## What is expected:
In the entries that follow, the lines from the one with "13,900 | 15,838 |" through the one with "Table 2. Proportion" are the ones to write out, exactly and with both ends included. Nothing else should appear.

____

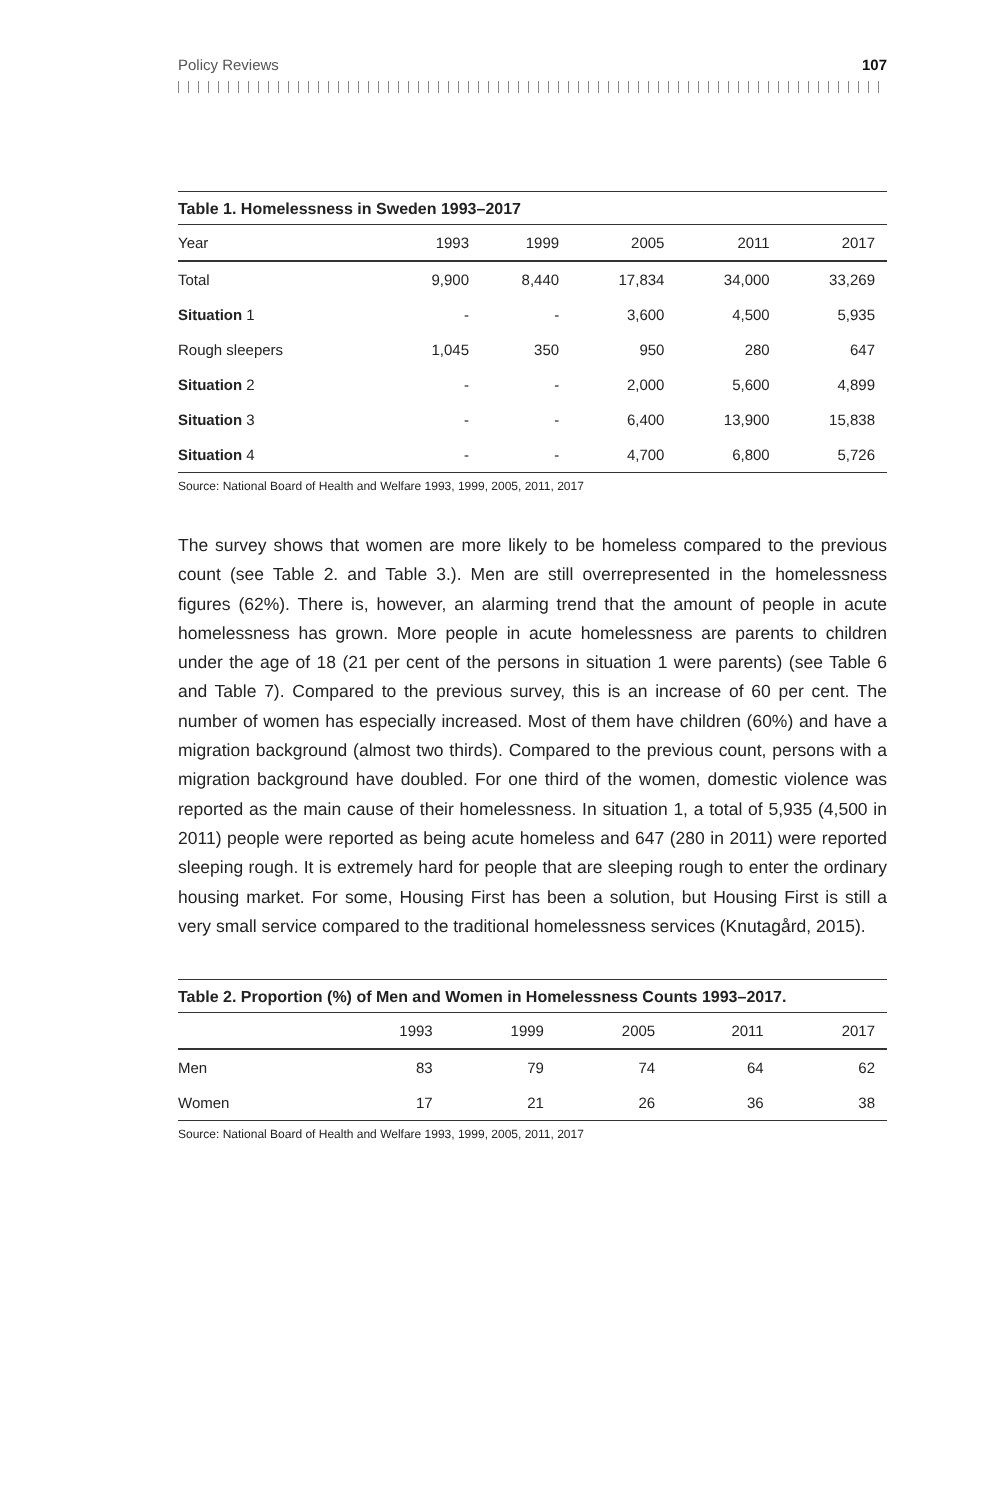Policy Reviews 107
Table 1. Homelessness in Sweden 1993–2017
| Year | 1993 | 1999 | 2005 | 2011 | 2017 |
| --- | --- | --- | --- | --- | --- |
| Total | 9,900 | 8,440 | 17,834 | 34,000 | 33,269 |
| Situation 1 | - | - | 3,600 | 4,500 | 5,935 |
| Rough sleepers | 1,045 | 350 | 950 | 280 | 647 |
| Situation 2 | - | - | 2,000 | 5,600 | 4,899 |
| Situation 3 | - | - | 6,400 | 13,900 | 15,838 |
| Situation 4 | - | - | 4,700 | 6,800 | 5,726 |
Source: National Board of Health and Welfare 1993, 1999, 2005, 2011, 2017
The survey shows that women are more likely to be homeless compared to the previous count (see Table 2. and Table 3.). Men are still overrepresented in the homelessness figures (62%). There is, however, an alarming trend that the amount of people in acute homelessness has grown. More people in acute homelessness are parents to children under the age of 18 (21 per cent of the persons in situation 1 were parents) (see Table 6 and Table 7). Compared to the previous survey, this is an increase of 60 per cent. The number of women has especially increased. Most of them have children (60%) and have a migration background (almost two thirds). Compared to the previous count, persons with a migration background have doubled. For one third of the women, domestic violence was reported as the main cause of their homelessness. In situation 1, a total of 5,935 (4,500 in 2011) people were reported as being acute homeless and 647 (280 in 2011) were reported sleeping rough. It is extremely hard for people that are sleeping rough to enter the ordinary housing market. For some, Housing First has been a solution, but Housing First is still a very small service compared to the traditional homelessness services (Knutagård, 2015).
Table 2. Proportion (%) of Men and Women in Homelessness Counts 1993–2017.
| | 1993 | 1999 | 2005 | 2011 | 2017 |
| --- | --- | --- | --- | --- | --- |
| Men | 83 | 79 | 74 | 64 | 62 |
| Women | 17 | 21 | 26 | 36 | 38 |
Source: National Board of Health and Welfare 1993, 1999, 2005, 2011, 2017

____

## Final answer:
| Situation 3 | - | - | 6,400 | 13,900 | 15,838 |
| Situation 4 | - | - | 4,700 | 6,800 | 5,726 |
Source: National Board of Health and Welfare 1993, 1999, 2005, 2011, 2017
The survey shows that women are more likely to be homeless compared to the previous count (see Table 2. and Table 3.). Men are still overrepresented in the homelessness figures (62%). There is, however, an alarming trend that the amount of people in acute homelessness has grown. More people in acute homelessness are parents to children under the age of 18 (21 per cent of the persons in situation 1 were parents) (see Table 6 and Table 7). Compared to the previous survey, this is an increase of 60 per cent. The number of women has especially increased. Most of them have children (60%) and have a migration background (almost two thirds). Compared to the previous count, persons with a migration background have doubled. For one third of the women, domestic violence was reported as the main cause of their homelessness. In situation 1, a total of 5,935 (4,500 in 2011) people were reported as being acute homeless and 647 (280 in 2011) were reported sleeping rough. It is extremely hard for people that are sleeping rough to enter the ordinary housing market. For some, Housing First has been a solution, but Housing First is still a very small service compared to the traditional homelessness services (Knutagård, 2015).
Table 2. Proportion (%) of Men and Women in Homelessness Counts 1993–2017.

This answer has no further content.